Come la presenza di microplastiche nel cervello solleva interrogativi sulla salute cognitiva
Uno studio dell'Università del Rhode Island suggerisce che l'esposizione alle microplastiche può indurre cambiamenti comportamentali e mnemonici nei topi geneticamente predisposti all'Alzheimer, riaccendendo il dibattito sui rischi ambientali e sulla neurodegenerazione.
La ricerca, pubblicata su Environmental Research Communications e riportata a livello internazionale, ha osservato chiare differenze tra animali portatori e non portatori dell'allele di rischio APOE4 dopo un'esposizione breve ma intensa.

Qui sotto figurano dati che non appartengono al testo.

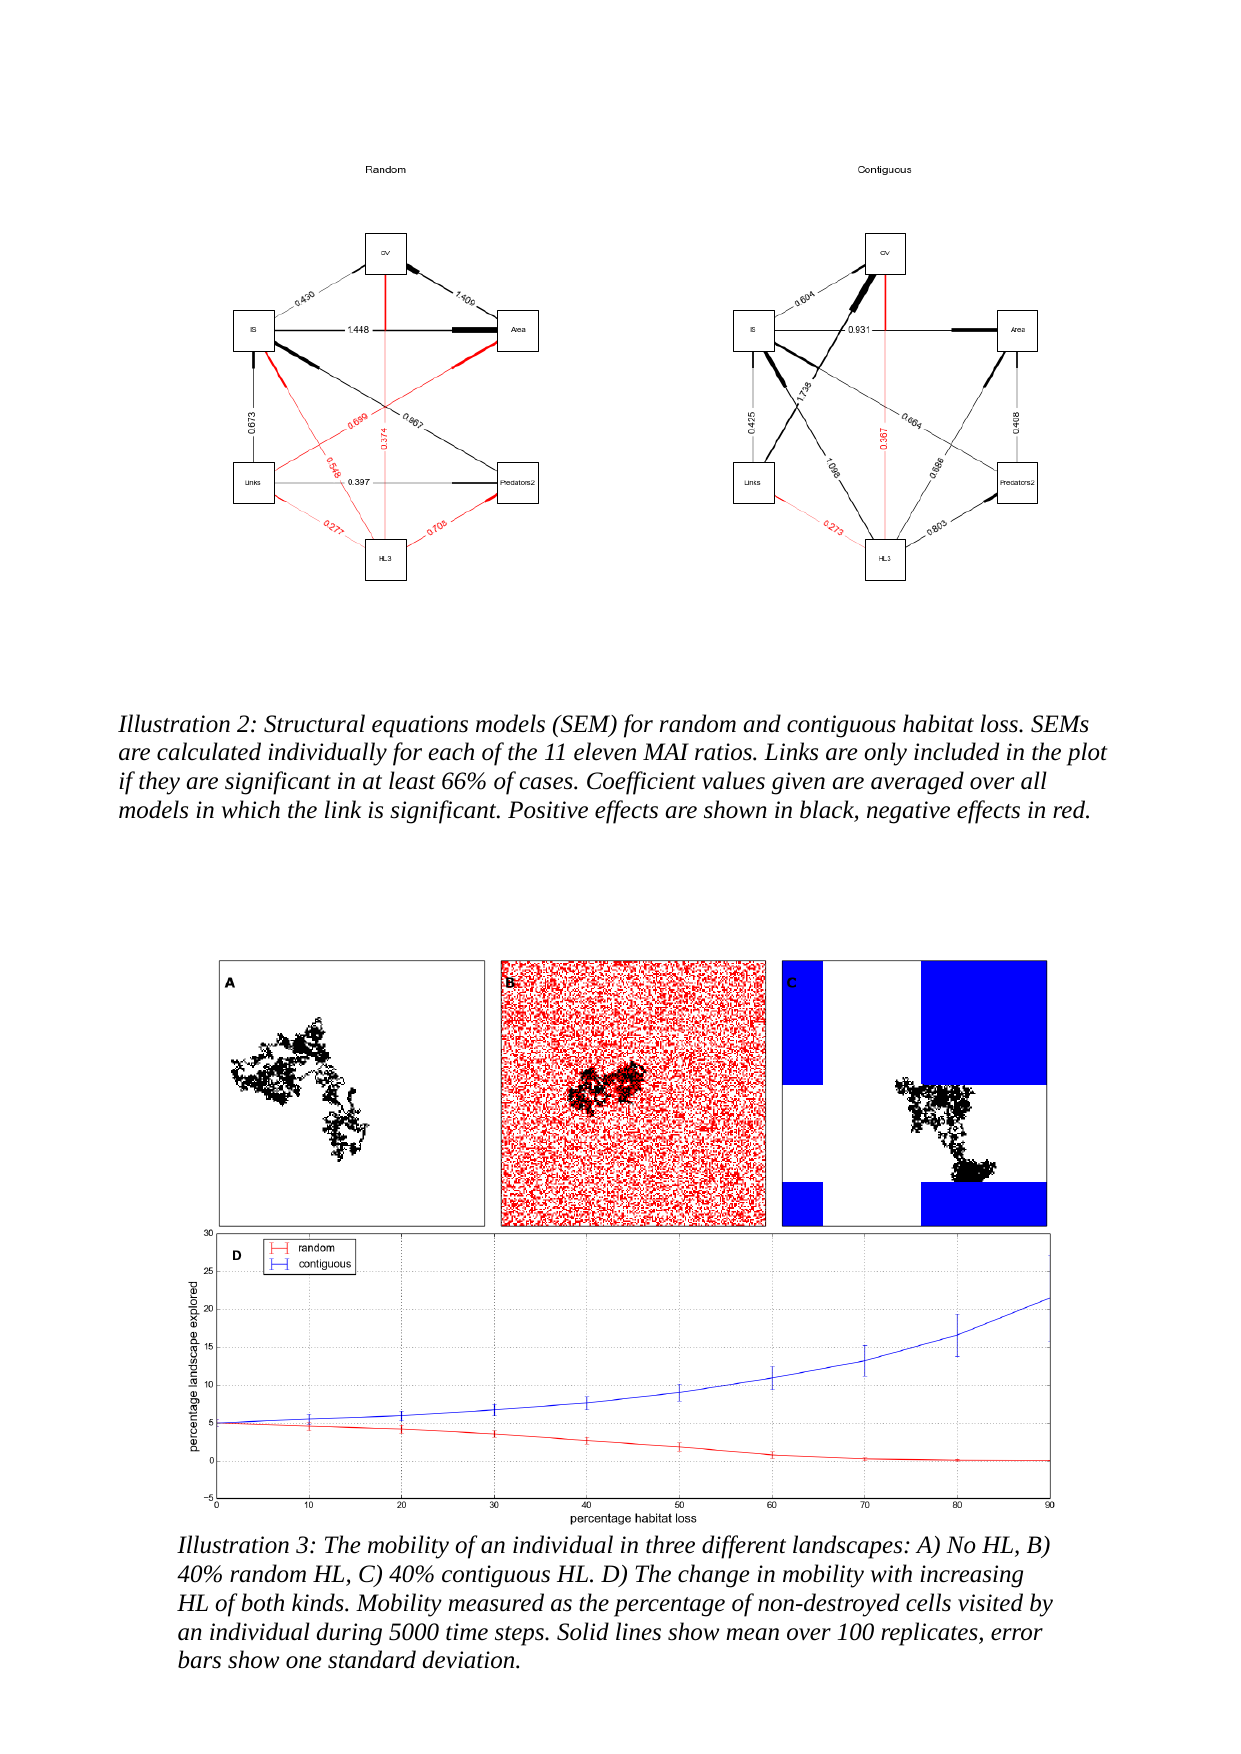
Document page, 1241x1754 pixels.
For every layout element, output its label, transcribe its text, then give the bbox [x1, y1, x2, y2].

text Illustration 2: Structural equations models (SEM) for random and contiguous habitat loss. SEMs are calculated individually for each of the 11 eleven MAI ratios. Links are only included in the plot if they are significant in at least 66% of cases. Coefficient values given are averaged over all models in which the link is significant. Positive effects are shown in black, negative effects in red. [118, 709, 1122, 824]
picture [177, 952, 1063, 1531]
text Illustration 3: The mobility of an individual in three different landscapes: A) No HL, B) 40% random HL, C) 40% contiguous HL. D) The change in mobility with increasing HL of both kinds. Mobility measured as the percentage of non-destroyed cells visited by an individual during 5000 time steps. Solid lines show mean over 100 replicates, error bars show one standard deviation. [177, 1531, 1063, 1674]
picture [29, 118, 1211, 709]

L'esperimento ha somministrato microplastiche di polistirene nell'acqua potabile per settimane e ha analizzato comportamenti e biomarcatori cerebrali, rilevando particelle di plastica nel tessuto cerebrale e segni di risposta immunitaria.
Gli autori mettono in guardia dai limiti della traduzione diretta dei risultati dai modelli animali all'uomo, pur sottolineando che i dati aprono ipotesi rilevanti sull'interazione tra geni di rischio e inquinanti ambientali.
APOE4 e vulnerabilità alle microplastiche
L'allele APOE4, presente in una porzione significativa della popolazione, è un fattore di rischio riconosciuto per il morbo di Alzheimer e, secondo i ricercatori, ha modulato la risposta dei topi all'esposizione alla plastica nello studio.
Nei topi APOE4-positivi, i cambiamenti comportamentali sono stati osservati in modo differenziale in base al sesso: i maschi hanno mostrato maggiore apatia nei test di esplorazione e le femmine hanno mostrato difficoltà a riconoscere gli oggetti, modelli che riecheggiano i profili clinici umani.
Malattia di Alzheimer: segnali nei modelli animali
Sebbene i cambiamenti osservati assomiglino ai marcatori precoci associati all'Alzheimer, gli specialisti insistono sul fatto che le prove sui topi non dimostrano un nesso di causalità negli esseri umani e chiedono studi longitudinali con modelli che simulino l'esposizione nella vita reale.
Gli autori sottolineano inoltre la necessità di incorporare l'invecchiamento e altri fattori ambientali negli studi futuri per valutare la rilevanza clinica dei risultati.
Inquinamento da plastica e vie di esposizione
Ricerche recenti hanno rilevato micro e nanoplastiche nei tessuti umani, incluso il cervello, rendendo sempre più urgente comprenderne le vie di ingresso, le dosi cumulative e gli effetti a lungo termine.
Gli esperti propongono di studiare le vie digestive, respiratorie e olfattive e di confrontare forme e dimensioni delle particelle: la morfologia può influenzare il trasporto interno e la tossicità.
Salute del cervello: implicazioni e limiti delle attuali conoscenze
La presenza di microplastiche nel cervello non implica automaticamente danni irreversibili, ma richiede il riconoscimento di un potenziale fattore ambientale che potrebbe interagire con le vulnerabilità genetiche, incidendo sulla salute del cervello.
Mentre la comunità scientifica sviluppa protocolli più solidi, le raccomandazioni pratiche si concentrano sulla riduzione dell'esposizione personale e sulla promozione di politiche che limitino l'inquinamento da plastica su scala globale.